China Could Play Major Role in Drafting New Regulations for Seabed Mining, Says U.N. Official
by John Grady, USNI News, November 29, 2023
China has become a major player in seabed science, exploration and mining, the secretary general of the U.N.’s International Seabed Authority said Wednesday.
“China is the largest financial contributor” to the authority, established under the 1982 U.N. Law of the Sea Convention. Michael Lodge said,
Lodge spoke as the organization faces a 2025 deadline to establish regulations covering the extractions of minerals like cobalt and manganese deemed critical to future clean energy needs.
The Wilson Center, in announcing the event, noted, “Since 2001 the International Seabed Authority (ISA) has issued exploration contracts to search for polymetallic nodules, polymetallic sulfides, and cobalt-rich ferromanganese crusts.” They are crucial for longer-life batteries used in the motors of electric vehicles and important for wind turbine magnets.
Lodge added, “China is very active in seabed mining” in international waters.
These minerals are key elements to the future “as the global economy shifts to renewable energy.” He said the scale of the demand will be “enormous [and] quantifiable.”
Lodge said convention signatories from landlocked nations to small Pacific Island nations will share in the funds raised under the regulations. “Part of the money could be set aside for sustainability and capacity development.” He added that that would “be making deep sea success available to the whole world.”
He said he hopes the regulations set “a global benchmark for best practices.” With the rapid advances in remotely operated vehicles and unmanned autonomous vehicles for deep sea mapping work, Lodge said he could see the regulations guiding a “resource-rich harvest of nodules … without environmental degradation.”
Although 166 other nations and the European Union have signed on to the convention, the United States has not. It only holds observer status, Lodge added.

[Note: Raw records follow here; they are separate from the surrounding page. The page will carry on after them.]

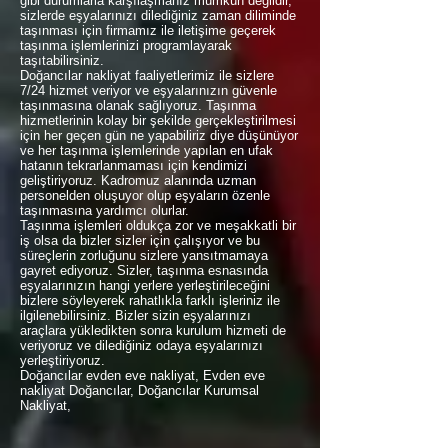
gibi durumlarla karşılaşmanız mümkün değildir,
sizlerde eşyalarınızı dilediğiniz zaman diliminde
taşınması için firmamız ile iletişime geçerek
taşınma işlemlerinizi programlayarak
taşıtabilirsiniz.
Doğancılar nakliyat faaliyetlerimiz ile sizlere
7/24 hizmet veriyor ve eşyalarınızın güvenle
taşınmasına olanak sağlıyoruz. Taşınma
hizmetlerinin kolay bir şekilde gerçekleştirilmesi
için her geçen gün ne yapabiliriz diye düşünüyor
ve her taşınma işlemlerinde yapılan en ufak
hatanın tekrarlanmaması için kendimizi
geliştiriyoruz. Kadromuz alanında uzman
personelden oluşuyor olup eşyaların özenle
taşınmasına yardımcı olurlar.
Taşınma işlemleri oldukça zor ve meşakkatli bir
iş olsa da bizler sizler için çalışıyor ve bu
süreçlerin zorluğunu sizlere yansıtmamaya
gayret ediyoruz. Sizler, taşınma esnasında
eşyalarınızın hangi yerlere yerleştirileceğini
bizlere söyleyerek rahatlıkla farklı işleriniz ile
ilgilenebilirsiniz. Bizler sizin eşyalarınızı
araçlara yükledikten sonra kurulum hizmeti de
veriyoruz ve dilediğiniz odaya eşyalarınızı
yerleştiriyoruz.
Doğancılar evden eve nakliyat, Evden eve
nakliyat Doğancılar, Doğancılar Kurumsal
Nakliyat,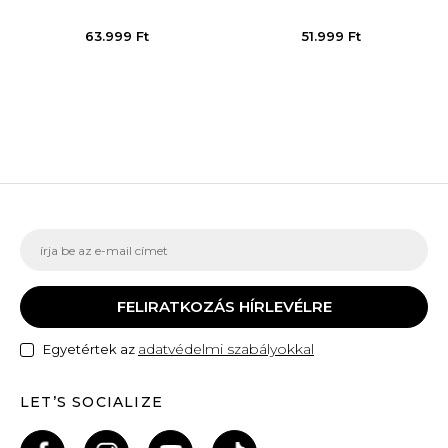
63.999
Ft
51.999
Ft
FELIRATKOZÁS HÍRLEVÉLRE
adatvédelmi szabályokkal
Egyetértek az
LET’S SOCIALIZE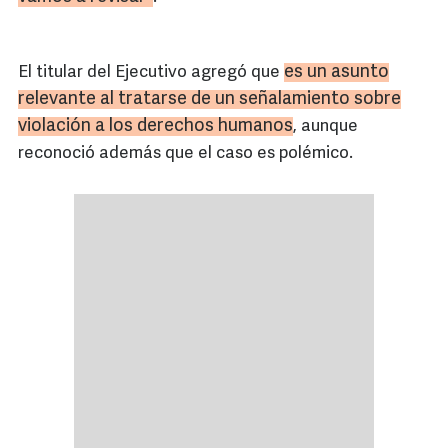
es un asunto
El titular del Ejecutivo agregó que
relevante al tratarse de un señalamiento sobre
violación a los derechos humanos
, aunque
reconoció además que el caso es polémico.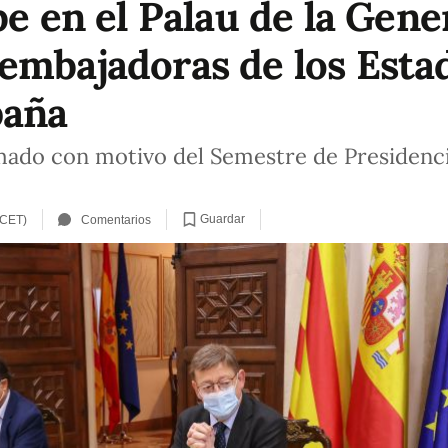
be en el Palau de la Gener
embajadoras de los Est
paña
mado con motivo del Semestre de Presidenci
Guardar
 CET)
Comentarios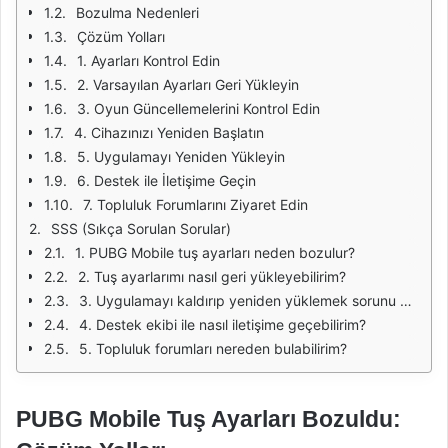
Bozulma Nedenleri
Çözüm Yolları
1. Ayarları Kontrol Edin
2. Varsayılan Ayarları Geri Yükleyin
3. Oyun Güncellemelerini Kontrol Edin
4. Cihazınızı Yeniden Başlatın
5. Uygulamayı Yeniden Yükleyin
6. Destek ile İletişime Geçin
7. Topluluk Forumlarını Ziyaret Edin
SSS (Sıkça Sorulan Sorular)
1. PUBG Mobile tuş ayarları neden bozulur?
2. Tuş ayarlarımı nasıl geri yükleyebilirim?
3. Uygulamayı kaldırıp yeniden yüklemek sorunu çözer mi?
4. Destek ekibi ile nasıl iletişime geçebilirim?
5. Topluluk forumları nereden bulabilirim?
PUBG Mobile Tuş Ayarları Bozuldu: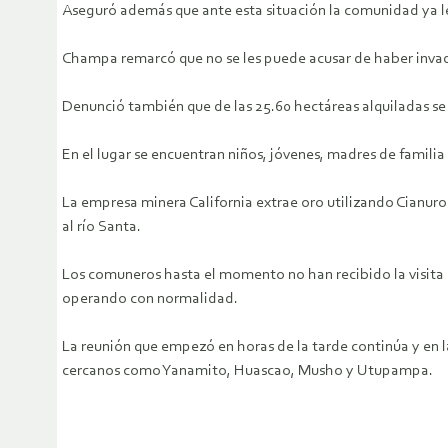
Aseguró además que ante esta situación la comunidad ya le 
Champa remarcó que no se les puede acusar de haber invad
Denunció también que de las 25.60 hectáreas alquiladas s
En el lugar se encuentran niños, jóvenes, madres de familia
La empresa minera California extrae oro utilizando Cianuro
al río Santa.
Los comuneros hasta el momento no han recibido la visita d
operando con normalidad.
La reunión que empezó en horas de la tarde continúa y en l
cercanos como Yanamito, Huascao, Musho y Utupampa.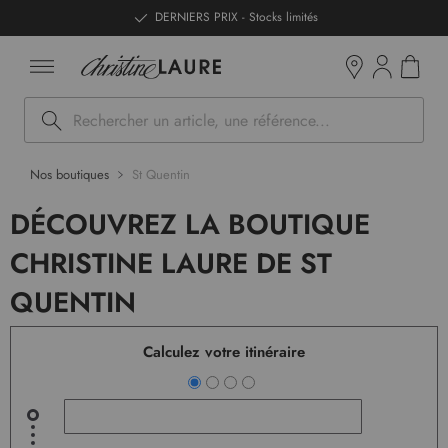
ntenu
DERNIERS PRIX - Stocks limités
Mon pan
Boutiques
Rechercher
Nos boutiques
St Quentin
DÉCOUVREZ LA BOUTIQUE
CHRISTINE LAURE DE ST
QUENTIN
Calculez votre itinéraire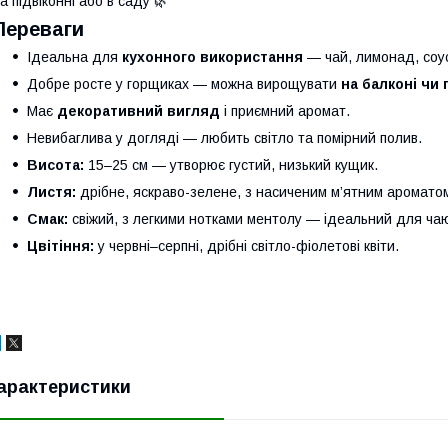
а підвіконні або в саду 🌿
Переваги
Ідеальна для
кухонного використання
— чай, лимонад, соу
Добре росте у горщиках — можна вирощувати
на балконі чи 
Має
декоративний вигляд
і приємний аромат.
Невибаглива у догляді — любить світло та помірний полив.
Висота:
15–25 см — утворює густий, низький кущик.
Листя:
дрібне, яскраво-зелене, з насиченим м’ятним аромато
Смак:
свіжий, з легкими нотками ментолу — ідеальний для чаю,
Цвітіння:
у червні–серпні, дрібні світло-фіолетові квіти.
арактеристики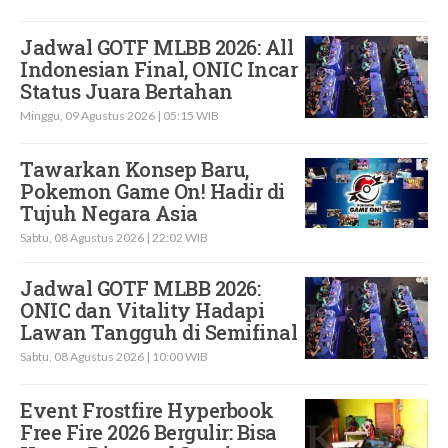
Jadwal GOTF MLBB 2026: All
Indonesian Final, ONIC Incar
Status Juara Bertahan
Minggu, 09 Agustus 2026 | 05:15 WIB
Tawarkan Konsep Baru,
Pokemon Game On! Hadir di
Tujuh Negara Asia
Sabtu, 08 Agustus 2026 | 22:02 WIB
Jadwal GOTF MLBB 2026:
ONIC dan Vitality Hadapi
Lawan Tangguh di Semifinal
Sabtu, 08 Agustus 2026 | 10:00 WIB
Event Frostfire Hyperbook
Free Fire 2026 Bergulir: Bisa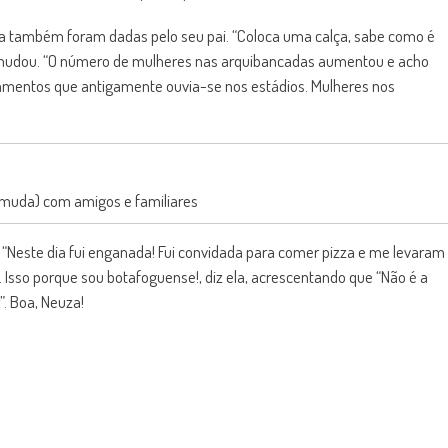
 também foram dadas pelo seu pai. “Coloca uma calça, sabe como é
 mudou. “O número de mulheres nas arquibancadas aumentou e acho
amentos que antigamente ouvia-se nos estádios. Mulheres nos
muda) com amigos e familiares
m! “Neste dia fui enganada! Fui convidada para comer pizza e me levaram
 Isso porque sou botafoguense!, diz ela, acrescentando que “Não é a
. Boa, Neuza!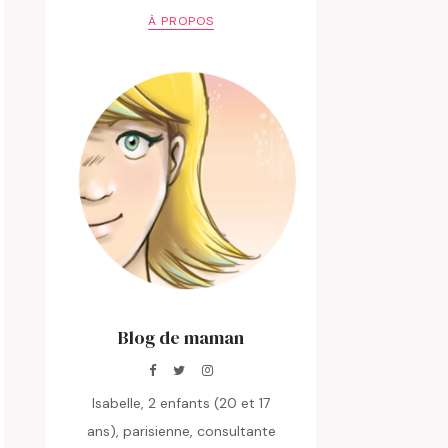
À PROPOS
Blog de maman
Isabelle, 2 enfants (20 et 17
ans), parisienne, consultante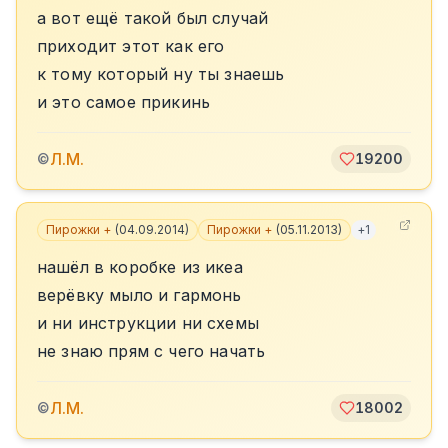
а вот ещё такой был случай
приходит этот как его
к тому который ну ты знаешь
и это самое прикинь
Л.М.
©
19200
Пирожки +
(
04.09.2014
)
Пирожки +
(
05.11.2013
)
+
1
нашёл в коробке из икеа
верёвку мыло и гармонь
и ни инструкции ни схемы
не знаю прям с чего начать
Л.М.
©
18002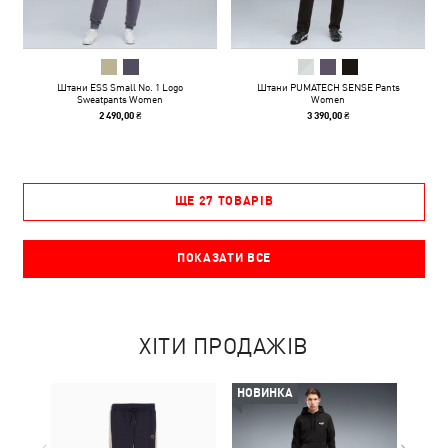
Штани ESS Small No. 1 Logo
Штани PUMATECH SENSE Pants
Sweatpants Women
Women
2 490,00 ₴
3 390,00 ₴
ЩЕ 27 ТОВАРІВ
ПОКАЗАТИ ВСЕ
ХІТИ ПРОДАЖІВ
НОВИНКА
НОВ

“The United States would not be able to be a sponsoring state” in the development of regulations covering the international seabed since it hasn’t ratified the agreement.
He used safety and environmental improvements in oil and gas extraction from the seabed as examples of how standards from extraction to raising what’s collected to the surface could be raised quickly with new technologies more readily available.
Lodge added all the mapping data the authority is receiving is shared with the non-profit Seabed 2030, established by the Nippon Foundation and GEBCO [General Bathymetric Chart of the Oceans] collaboration to complete the mapping by the start of the next decade.
While the seabed contains more minerals needed for future energy needs and economic growth, Lodge added they are not always present in quantities large enough to mine. He said this underlines the importance of mapping the entire seabed. In addition, “the tendency is just to consider the seabed by itself; the land by itself” when they should be looked at as a whole.
“The real problem is handling all the data” and “to fine-scale the data we can collect,” Lodge said using artificial intelligence is speeding the process.